◆ WRITTEN TASK 1: Repeat the part of the passage about Pelosi that begins at the words "But tangling with" and stops after the words "she should resign.".
◆ WRITTEN TASK 2: From the saved data entries, reproduce only the lines beginning at the line that has "For every load, model-free" and stopping after the line that has "The virtual system".

◆ SOURCE PASSAGE:
########################################

But more than surviving and enduring, she has prevailed — sometimes when the odds seemed longest. Democrats have a reputation for fretful insecurity, also known as bed-wetting. Pelosi is the opposite. She’s typically positive, sometimes irrationally so, but her optimism and confidence send “yes we can” messages that raise morale and often pay off.
Yet as a minority in a GOP-run House, Democrats won’t be able to rack up accomplishments like they did in the last two years. Beyond that, it’s past time for a leadership shift. Younger Democrats — and by that we’re talking anyone younger than Pelosi and her two 80-something lieutenants, Reps. Steny Hoyer and Jim Clyburn — have been waiting forever to rise in the ranks. As Punchbowl News put it, “Generations of ambitious Democrats have come and gone from the House, stifled under a leadership that has been in place for two decades.”
Last week, with Republicans headed for a narrow House majority rather than a crushing victory, President Joe Biden told Pelosi, “I hope you stick,” Politico reported. Senate Majority Leader Charles Schumer felt the same way: “I hope she does, I love her,” he said.
But tangling with a Republican speaker and a majority out for investigative blood could not have been a tempting prospect, especially for a results-oriented leader whose policy goals will now be largely and perhaps entirely unattainable — and for a wife whose husband faces a long recovery from serious injuries.
There were calls for Pelosi to step aside in 2010 when Democrats lost 60 House seats — a true wipeout. “When you have the largest turnover since 1948, then it’s time to shake things up,” then-Rep. Jim Matheson of Utah, co-chair of the centrist Blue Dog Coalition, said at the time. Another Blue Dog, Heath Shuler, said he’d run against Pelosi for minority leader. Lawmakers from New York and Oklahoma said she should resign.

########################################

Saved data entries:
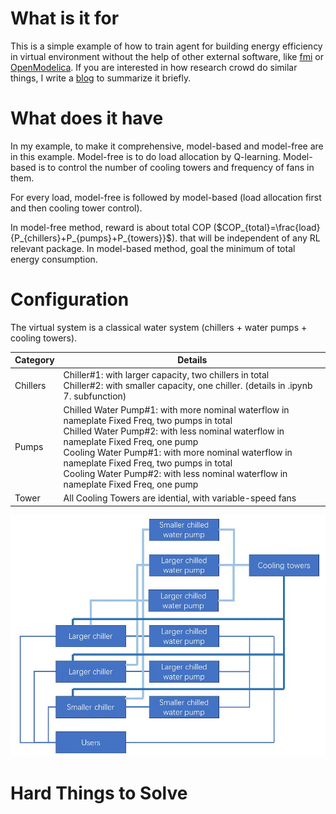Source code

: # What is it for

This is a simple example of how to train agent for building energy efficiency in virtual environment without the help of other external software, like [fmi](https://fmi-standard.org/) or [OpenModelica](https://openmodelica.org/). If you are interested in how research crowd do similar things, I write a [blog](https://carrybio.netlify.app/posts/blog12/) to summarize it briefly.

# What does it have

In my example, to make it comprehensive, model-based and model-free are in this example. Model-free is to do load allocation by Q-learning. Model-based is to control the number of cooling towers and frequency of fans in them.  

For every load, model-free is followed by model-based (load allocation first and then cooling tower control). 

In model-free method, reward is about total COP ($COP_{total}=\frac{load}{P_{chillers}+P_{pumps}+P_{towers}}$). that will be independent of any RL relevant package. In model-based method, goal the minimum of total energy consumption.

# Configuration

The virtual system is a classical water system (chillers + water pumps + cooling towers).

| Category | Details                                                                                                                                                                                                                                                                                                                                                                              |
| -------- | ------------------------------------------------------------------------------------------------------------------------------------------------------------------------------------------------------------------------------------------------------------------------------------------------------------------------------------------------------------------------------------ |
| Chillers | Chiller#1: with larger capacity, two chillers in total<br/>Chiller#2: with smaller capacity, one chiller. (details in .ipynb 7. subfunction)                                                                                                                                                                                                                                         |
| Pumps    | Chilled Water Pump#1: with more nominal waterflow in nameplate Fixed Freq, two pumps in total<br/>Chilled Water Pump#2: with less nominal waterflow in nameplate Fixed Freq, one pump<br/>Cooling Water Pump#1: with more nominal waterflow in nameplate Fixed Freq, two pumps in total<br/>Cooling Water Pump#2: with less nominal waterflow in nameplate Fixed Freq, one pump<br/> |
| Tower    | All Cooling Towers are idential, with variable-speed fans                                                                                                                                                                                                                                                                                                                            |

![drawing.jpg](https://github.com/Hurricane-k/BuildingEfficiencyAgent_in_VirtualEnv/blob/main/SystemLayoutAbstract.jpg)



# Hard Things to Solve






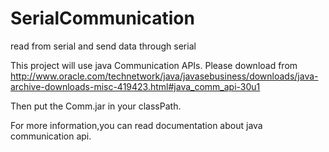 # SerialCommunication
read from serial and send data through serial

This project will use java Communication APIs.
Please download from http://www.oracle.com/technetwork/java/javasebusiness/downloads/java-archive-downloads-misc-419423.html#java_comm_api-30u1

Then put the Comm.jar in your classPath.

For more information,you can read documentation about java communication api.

########################################

◆ REPLY 1:
But tangling with a Republican speaker and a majority out for investigative blood could not have been a tempting prospect, especially for a results-oriented leader whose policy goals will now be largely and perhaps entirely unattainable — and for a wife whose husband faces a long recovery from serious injuries.
There were calls for Pelosi to step aside in 2010 when Democrats lost 60 House seats — a true wipeout. “When you have the largest turnover since 1948, then it’s time to shake things up,” then-Rep. Jim Matheson of Utah, co-chair of the centrist Blue Dog Coalition, said at the time. Another Blue Dog, Heath Shuler, said he’d run against Pelosi for minority leader. Lawmakers from New York and Oklahoma said she should resign.

◆ REPLY 2:
For every load, model-free is followed by model-based (load allocation first and then cooling tower control). 

In model-free method, reward is about total COP ($COP_{total}=\frac{load}{P_{chillers}+P_{pumps}+P_{towers}}$). that will be independent of any RL relevant package. In model-based method, goal the minimum of total energy consumption.

# Configuration

The virtual system is a classical water system (chillers + water pumps + cooling towers).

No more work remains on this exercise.